Stored data:
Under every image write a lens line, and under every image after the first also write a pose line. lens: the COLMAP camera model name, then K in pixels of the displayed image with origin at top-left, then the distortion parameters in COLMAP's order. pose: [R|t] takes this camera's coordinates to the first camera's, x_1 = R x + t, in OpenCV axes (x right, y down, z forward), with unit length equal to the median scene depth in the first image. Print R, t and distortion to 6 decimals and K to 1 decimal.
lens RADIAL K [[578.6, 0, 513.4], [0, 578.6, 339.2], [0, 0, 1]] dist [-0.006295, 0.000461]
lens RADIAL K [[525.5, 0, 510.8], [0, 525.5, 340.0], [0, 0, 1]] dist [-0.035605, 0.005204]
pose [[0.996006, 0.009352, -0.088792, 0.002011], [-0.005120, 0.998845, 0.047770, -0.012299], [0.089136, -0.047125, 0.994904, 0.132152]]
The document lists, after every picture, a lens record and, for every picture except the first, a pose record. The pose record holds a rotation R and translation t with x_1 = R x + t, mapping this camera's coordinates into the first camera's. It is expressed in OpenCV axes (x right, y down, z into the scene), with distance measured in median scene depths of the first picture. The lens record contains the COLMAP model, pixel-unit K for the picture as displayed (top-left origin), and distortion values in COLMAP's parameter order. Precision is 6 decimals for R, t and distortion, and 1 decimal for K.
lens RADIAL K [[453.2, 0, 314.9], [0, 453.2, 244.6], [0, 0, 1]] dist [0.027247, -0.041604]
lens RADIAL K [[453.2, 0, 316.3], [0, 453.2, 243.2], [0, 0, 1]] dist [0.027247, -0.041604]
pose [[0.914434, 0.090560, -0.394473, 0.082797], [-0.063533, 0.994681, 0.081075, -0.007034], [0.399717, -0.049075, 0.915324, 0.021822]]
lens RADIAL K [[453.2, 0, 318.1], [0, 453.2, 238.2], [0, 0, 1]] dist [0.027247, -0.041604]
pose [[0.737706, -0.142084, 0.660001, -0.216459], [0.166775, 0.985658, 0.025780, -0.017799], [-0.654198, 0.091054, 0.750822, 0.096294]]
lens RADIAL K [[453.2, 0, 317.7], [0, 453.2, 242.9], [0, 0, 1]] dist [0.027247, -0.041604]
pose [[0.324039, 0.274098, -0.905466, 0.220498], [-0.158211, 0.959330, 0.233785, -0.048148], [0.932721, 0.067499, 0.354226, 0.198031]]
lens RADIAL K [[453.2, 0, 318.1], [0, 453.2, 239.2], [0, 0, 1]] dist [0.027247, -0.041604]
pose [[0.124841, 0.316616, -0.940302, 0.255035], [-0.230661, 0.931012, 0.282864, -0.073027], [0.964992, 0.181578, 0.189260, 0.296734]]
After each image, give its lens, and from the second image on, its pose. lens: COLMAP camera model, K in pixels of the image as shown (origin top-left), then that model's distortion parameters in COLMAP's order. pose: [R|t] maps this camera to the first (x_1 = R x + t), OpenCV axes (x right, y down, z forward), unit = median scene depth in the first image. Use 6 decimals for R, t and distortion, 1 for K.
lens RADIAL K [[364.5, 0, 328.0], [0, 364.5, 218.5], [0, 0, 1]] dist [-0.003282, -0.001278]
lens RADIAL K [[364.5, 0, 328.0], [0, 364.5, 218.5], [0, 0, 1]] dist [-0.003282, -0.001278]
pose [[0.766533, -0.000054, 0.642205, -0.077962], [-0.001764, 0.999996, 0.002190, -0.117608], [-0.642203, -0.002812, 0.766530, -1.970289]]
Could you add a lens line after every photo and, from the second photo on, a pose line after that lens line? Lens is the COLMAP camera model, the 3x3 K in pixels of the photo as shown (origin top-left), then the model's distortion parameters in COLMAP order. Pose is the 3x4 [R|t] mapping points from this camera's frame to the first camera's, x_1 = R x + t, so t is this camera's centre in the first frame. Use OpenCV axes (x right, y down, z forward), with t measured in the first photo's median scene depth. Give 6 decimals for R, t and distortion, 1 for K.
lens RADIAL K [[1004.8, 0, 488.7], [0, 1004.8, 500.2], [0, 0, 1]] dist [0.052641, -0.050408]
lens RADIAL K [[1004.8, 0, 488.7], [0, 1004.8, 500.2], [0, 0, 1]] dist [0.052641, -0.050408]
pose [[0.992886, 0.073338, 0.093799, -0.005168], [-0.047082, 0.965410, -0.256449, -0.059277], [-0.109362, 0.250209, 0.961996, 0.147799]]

▶ TASK INSTRUCTIONS: The entries above must be written out again exactly as they are.

▶ ANSWER SPACE:
Under every image write a lens line, and under every image after the first also write a pose line. lens: the COLMAP camera model name, then K in pixels of the displayed image with origin at top-left, then the distortion parameters in COLMAP's order. pose: [R|t] takes this camera's coordinates to the first camera's, x_1 = R x + t, in OpenCV axes (x right, y down, z forward), with unit length equal to the median scene depth in the first image. Print R, t and distortion to 6 decimals and K to 1 decimal.
lens RADIAL K [[578.6, 0, 513.4], [0, 578.6, 339.2], [0, 0, 1]] dist [-0.006295, 0.000461]
lens RADIAL K [[525.5, 0, 510.8], [0, 525.5, 340.0], [0, 0, 1]] dist [-0.035605, 0.005204]
pose [[0.996006, 0.009352, -0.088792, 0.002011], [-0.005120, 0.998845, 0.047770, -0.012299], [0.089136, -0.047125, 0.994904, 0.132152]]
The document lists, after every picture, a lens record and, for every picture except the first, a pose record. The pose record holds a rotation R and translation t with x_1 = R x + t, mapping this camera's coordinates into the first camera's. It is expressed in OpenCV axes (x right, y down, z into the scene), with distance measured in median scene depths of the first picture. The lens record contains the COLMAP model, pixel-unit K for the picture as displayed (top-left origin), and distortion values in COLMAP's parameter order. Precision is 6 decimals for R, t and distortion, and 1 decimal for K.
lens RADIAL K [[453.2, 0, 314.9], [0, 453.2, 244.6], [0, 0, 1]] dist [0.027247, -0.041604]
lens RADIAL K [[453.2, 0, 316.3], [0, 453.2, 243.2], [0, 0, 1]] dist [0.027247, -0.041604]
pose [[0.914434, 0.090560, -0.394473, 0.082797], [-0.063533, 0.994681, 0.081075, -0.007034], [0.399717, -0.049075, 0.915324, 0.021822]]
lens RADIAL K [[453.2, 0, 318.1], [0, 453.2, 238.2], [0, 0, 1]] dist [0.027247, -0.041604]
pose [[0.737706, -0.142084, 0.660001, -0.216459], [0.166775, 0.985658, 0.025780, -0.017799], [-0.654198, 0.091054, 0.750822, 0.096294]]
lens RADIAL K [[453.2, 0, 317.7], [0, 453.2, 242.9], [0, 0, 1]] dist [0.027247, -0.041604]
pose [[0.324039, 0.274098, -0.905466, 0.220498], [-0.158211, 0.959330, 0.233785, -0.048148], [0.932721, 0.067499, 0.354226, 0.198031]]
lens RADIAL K [[453.2, 0, 318.1], [0, 453.2, 239.2], [0, 0, 1]] dist [0.027247, -0.041604]
pose [[0.124841, 0.316616, -0.940302, 0.255035], [-0.230661, 0.931012, 0.282864, -0.073027], [0.964992, 0.181578, 0.189260, 0.296734]]
After each image, give its lens, and from the second image on, its pose. lens: COLMAP camera model, K in pixels of the image as shown (origin top-left), then that model's distortion parameters in COLMAP's order. pose: [R|t] maps this camera to the first (x_1 = R x + t), OpenCV axes (x right, y down, z forward), unit = median scene depth in the first image. Use 6 decimals for R, t and distortion, 1 for K.
lens RADIAL K [[364.5, 0, 328.0], [0, 364.5, 218.5], [0, 0, 1]] dist [-0.003282, -0.001278]
lens RADIAL K [[364.5, 0, 328.0], [0, 364.5, 218.5], [0, 0, 1]] dist [-0.003282, -0.001278]
pose [[0.766533, -0.000054, 0.642205, -0.077962], [-0.001764, 0.999996, 0.002190, -0.117608], [-0.642203, -0.002812, 0.766530, -1.970289]]
Could you add a lens line after every photo and, from the second photo on, a pose line after that lens line? Lens is the COLMAP camera model, the 3x3 K in pixels of the photo as shown (origin top-left), then the model's distortion parameters in COLMAP order. Pose is the 3x4 [R|t] mapping points from this camera's frame to the first camera's, x_1 = R x + t, so t is this camera's centre in the first frame. Use OpenCV axes (x right, y down, z forward), with t measured in the first photo's median scene depth. Give 6 decimals for R, t and distortion, 1 for K.
lens RADIAL K [[1004.8, 0, 488.7], [0, 1004.8, 500.2], [0, 0, 1]] dist [0.052641, -0.050408]
lens RADIAL K [[1004.8, 0, 488.7], [0, 1004.8, 500.2], [0, 0, 1]] dist [0.052641, -0.050408]
pose [[0.992886, 0.073338, 0.093799, -0.005168], [-0.047082, 0.965410, -0.256449, -0.059277], [-0.109362, 0.250209, 0.961996, 0.147799]]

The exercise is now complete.